— INSTRUCTIONS TO FOLLOW —
Please update the Senate statement on the Charter's 30th anniversary by rewriting it from "Statement made on" up to and including "this excellent initiative.", with "excellent initiative" changed to "valuable initiative".

— SUPPLIED TEXT —
- - -

Statement made on 25 April 2012 by Senator Claudette Tardif
Hon. Claudette Tardif (Deputy Leader of the Opposition):
Honourable senators, today is an important opportunity for me to speak about Senator Cowan's inquiry to mark the 30th anniversary of the Canadian Charter of Rights and Freedoms, and at the same time, recognize the important role that the Charter has played in Canadian society over the past 30 years. I would like to thank our honourable colleague for this excellent initiative.
I would like to speak briefly about the essence of this document and its place in the hearts of Canadians, as well as address in greater detail the impact that section 23 has on official language minority communities.
As others have so eloquently pointed out, since 1982, the Charter has played an important role in defining the fundamental values of our country. The Charter reflects the challenges of a modern, multicultural society and our country's linguistic duality. The Charter draws its strength from a universal understanding of human rights while emphasizing rights that are particularly relevant to Canadian history, including language rights.
The Canadian Charter of Rights and Freedoms has been nothing short of monumental for disadvantaged and marginalized groups. These groups may not necessarily have the ear of cabinet ministers or others at the centre of political power who must often seek to please the majority, but the Charter helps ensure that their rights are recognized and protected.
Over the last 30 years, the Charter has played an essential role in defining the character of our nation — a prosperous, just and enlightened society, one that welcomes newcomers and new ideas with enthusiasm. With the Charter in hand, Canadian judges have laid down decisions on issues ranging from abortion to Aboriginal land claims, same-sex marriage to safe injection sites.
For example, section 2 of the Charter addresses freedom of expression, and there has been some truly lasting jurisprudence in this area, including the limits to free speech. A key example can be found in the 1990 Supreme Court ruling that found an Alberta teacher who taught anti-Semitic propaganda to his students could not claim to be exercising his right to freedom of expression. This section also has allowed members of the media some important successes in advocating responsible journalism.

- - -

— COLLECTED MATERIAL —
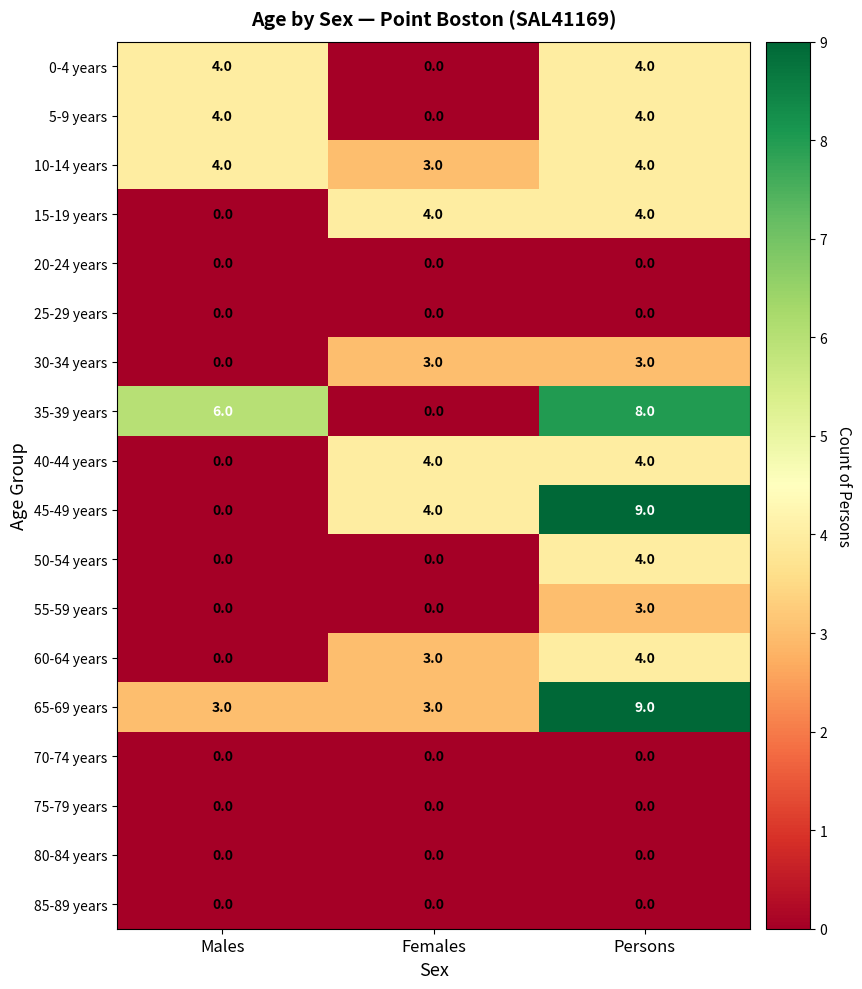

List the labels in order of 45-49 years value, largest first.

Persons, Females, Males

- - -

— TASK SOLUTION —
Statement made on 25 April 2012 by Senator Claudette Tardif
Hon. Claudette Tardif (Deputy Leader of the Opposition):
Honourable senators, today is an important opportunity for me to speak about Senator Cowan's inquiry to mark the 30th anniversary of the Canadian Charter of Rights and Freedoms, and at the same time, recognize the important role that the Charter has played in Canadian society over the past 30 years. I would like to thank our honourable colleague for this valuable initiative.